Monday, July 12, 2010

AC

More and more often these days, as heat and humidity gradually saturate the otherwise crisp Maine landscape, I hear someone say, "Yep...put my AC in this weekend...gotta sleep....thinkin' of putting one in the kitchen area too...yep...the little lady....she sweats quite a bit....nobody likes that." Or something along those lines. Actually, it doesn't take much to make us sweat way up here where humidity is usually white, fluffy, and measured in inches from late November to mid-April. Come July and August, come mosquitos, come sweat...all the talk at the dog park (and life can be pretty much measured and accurately assessed by talk at the dog park....more on that later) is about when this God awful heatwave....you're talking mid 80's by the way...will finally end...and about "throwin' that there AC into my bedroom winda!"

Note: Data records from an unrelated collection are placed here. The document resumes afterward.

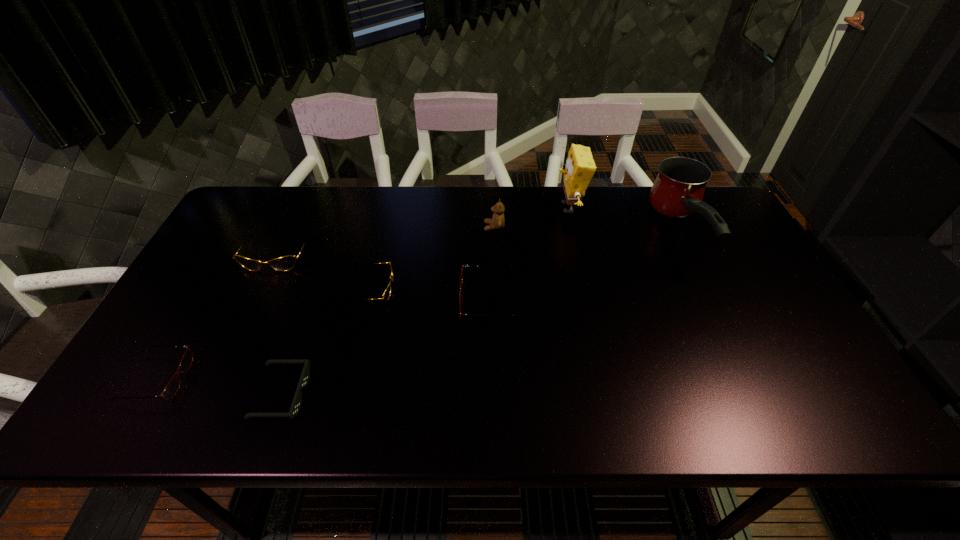
Find the location of a particular element. vacant space at the far left corner is located at coordinates (259, 201).

Where is `vacant space at the near right corner of the desktop`? This screenshot has width=960, height=540. vacant space at the near right corner of the desktop is located at coordinates (776, 397).

At what (x,y) coordinates should I click in order to perform the action: click on free space that is in between the saucepan and the left gold spectacles. Please return your answer as a coordinate pair (x, y). Image resolution: width=960 pixels, height=540 pixels. Looking at the image, I should click on (479, 243).

I want to click on free space that is in between the nearest spectacles and the sixth shortest object, so click(325, 303).

I want to click on free spot between the second tallest object and the nearest spectacles, so click(420, 305).

Where is `vacant space that's between the farther red spectacles and the sixth shortest object`? vacant space that's between the farther red spectacles and the sixth shortest object is located at coordinates (492, 264).

You are a GUI agent. You are given a task and a screenshot of the screen. Output one action in this format:
    pyautogui.click(x=<x>, y=<y>)
    Task: Click on the vacant space that's between the sunglasses and the saucepan
    This screenshot has height=540, width=960.
    Given the screenshot: What is the action you would take?
    pyautogui.click(x=482, y=313)

At what (x,y) coordinates should I click in order to perform the action: click on free area in between the third spectacles from left to right and the teddy bear. Please return your answer as a coordinate pair (x, y). The height and width of the screenshot is (540, 960). Looking at the image, I should click on (433, 258).

Locate an element on the screen. empty location between the smaller gold spectacles and the teddy bear is located at coordinates (433, 258).

Locate an element on the screen. vacant region between the fourth object from left to right and the teddy bear is located at coordinates (433, 258).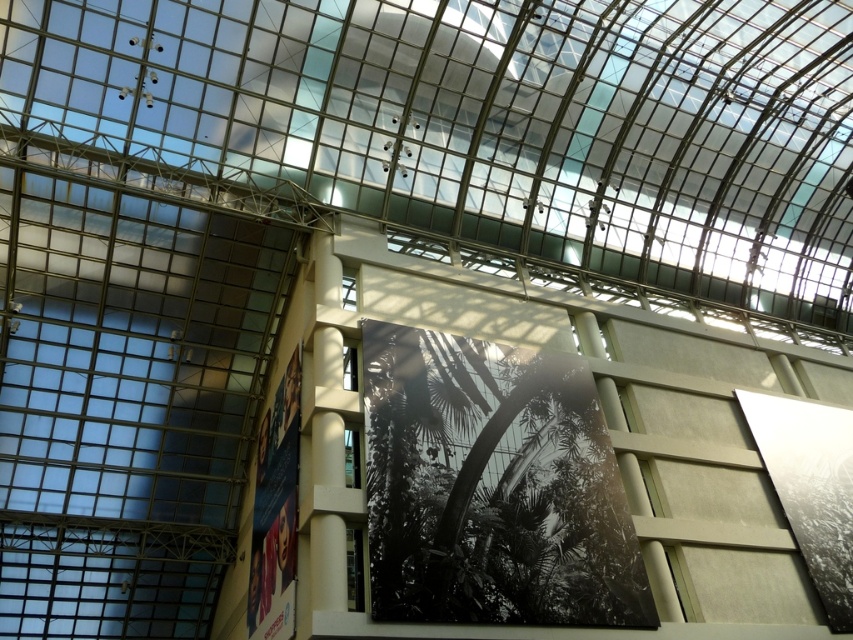
Based on the photo, you are standing in the modern building and want to look outside through the transparent glass window at lower center. Where should you look to find it?

The transparent glass window at lower center is located at point (354,568).

You are standing in the modern building with a glass roof. There is a point at coordinates point (352, 561). Can you see this point clearly from where you are standing?

The point (352, 561) is 26.75 meters away from the viewer. Since the distance is quite far, it might be difficult to see the point clearly without any visual aids.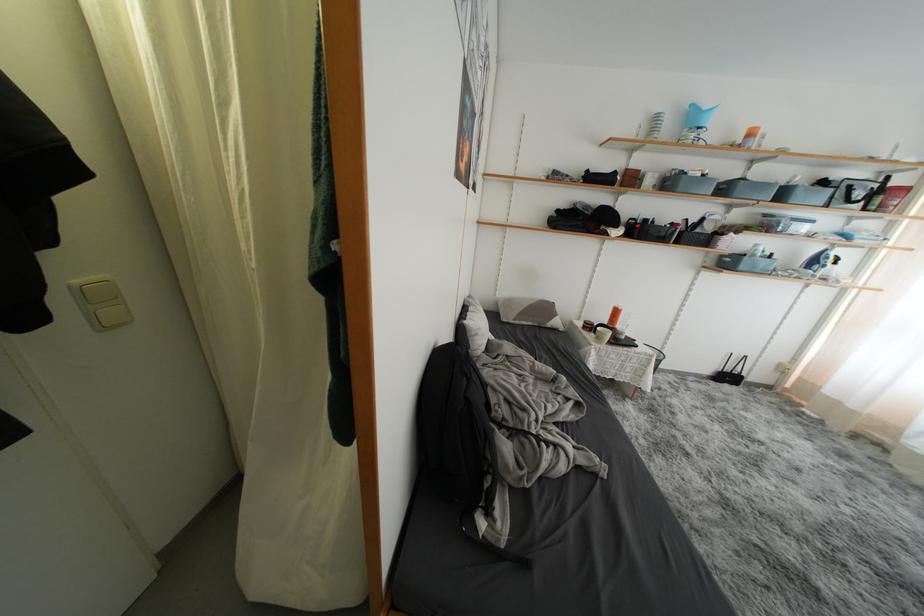
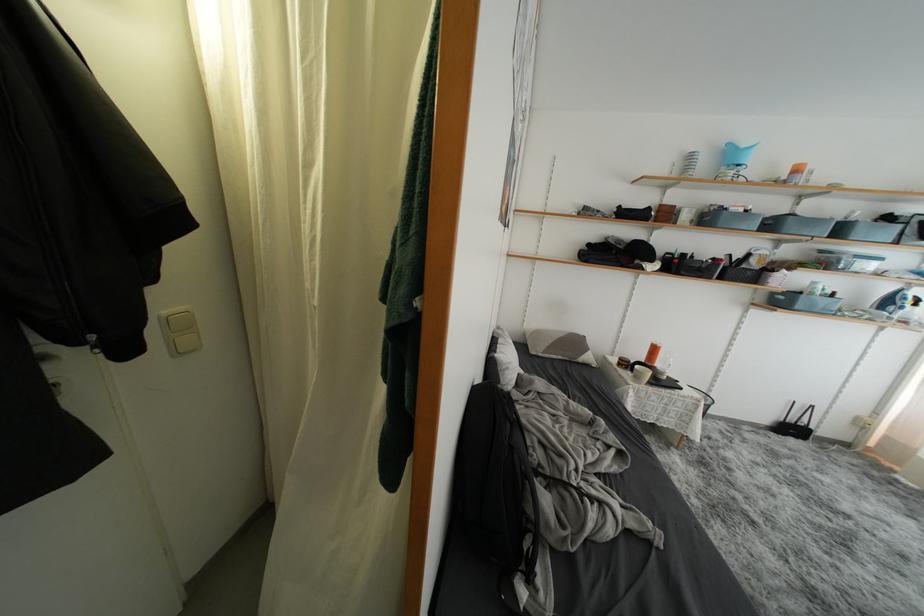
Where in the second image is the point corresponding to pixel 86 294 from the first image?

(172, 325)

My dogs? They do what they can. They pant. They shed. They wallow in puddles. They have their tongues and maybe the pads of their little pop-corn smelling feet (more on that later) to keep cool. Me? I walk slowly. I think slowly. I drink Mike's Hard Limeade. Just keep still, I say...the fan will soon oscillate my direction. Here it comes. No wait...okay now. Here it comes....now! At my office, where as my clients relate stories of true suffering, I cowardly, mentally plot the removal of my socks...I fantasize about Italian ice... I sweat in silence. Ah...a sentence perhaps never before written....sweat in silence. Suffering is relative I think. And while I have, in fact, suffered many relatives...also in silence...this is my misery. Today anyway.

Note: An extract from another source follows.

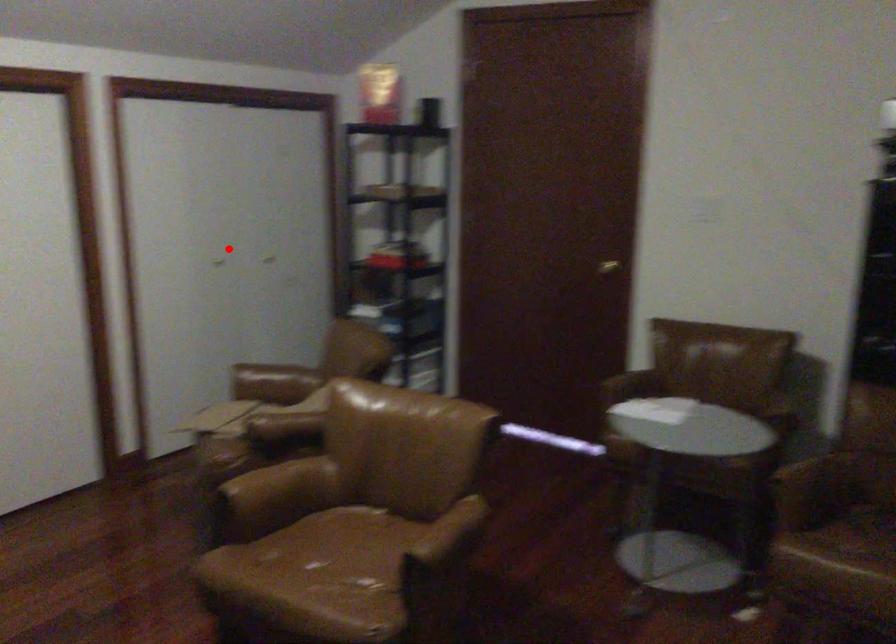
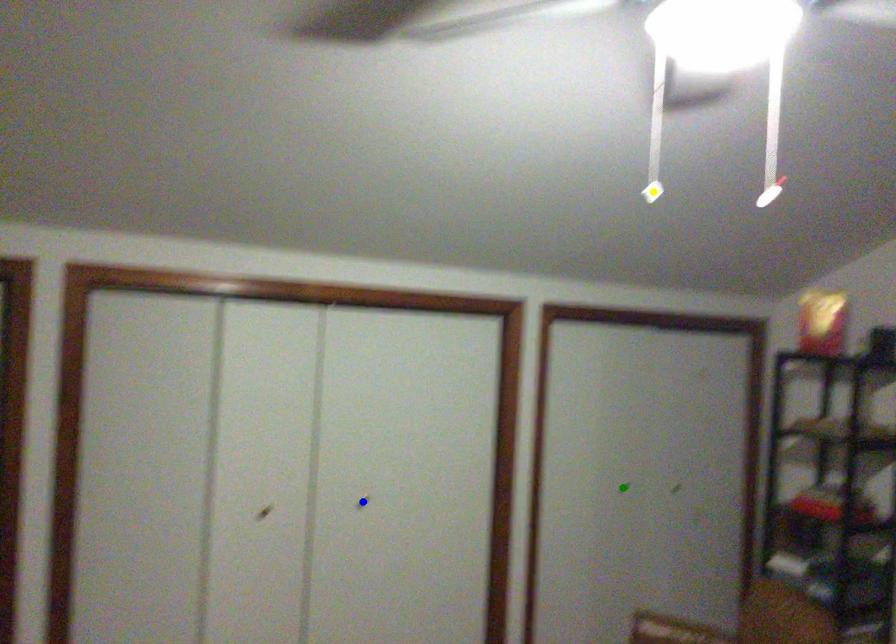
Question: I am providing you with two images of the same scene from different viewpoints. A red point is marked on the first image. You are given multiple points on the second image. Which spot in image 2 lines up with the point in image 1?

So last night I did it. I squeezed my big self up my uneven, dark attic steps, lifted that heavy little machine carefully (why does one side weigh so much more than the other? Wish I knew stuff like that) and thumped down those narrow steps and around into my bedroom. Huff. Puff. Down. Next step, actually lodging the sucker in my window...my "winda"...in such a way that the cool air stays inside and NOT A SINGLE F@#KING WAFT OF HOT AIR finds its sneaky-ass way inside. Sure...I stepped on the plug, cut my foot and hobbled...swearing...all the way to the window. I think I actually muttered out loud, I WIN!" Not sure what, but it felt like that. The unit faces the length and breadth of my bedroom and I wonder if it felt confident...felt the challenge...to ultimately feel the gratification of making dogs happy and me sound asleep.

Anyway, I was able to leave my cozy nocturnal campsite on the sunporch and spend a night in a real bed. Rusty, no longer breathing hard, resting next to my leg....snoring. Nora, no longer panting hard, sleeping next to me with her familiar kangaroo-on-crack kicks occasionally interrupting my sound sleep. I love them.

I'll have something to tell 'em at the dog park.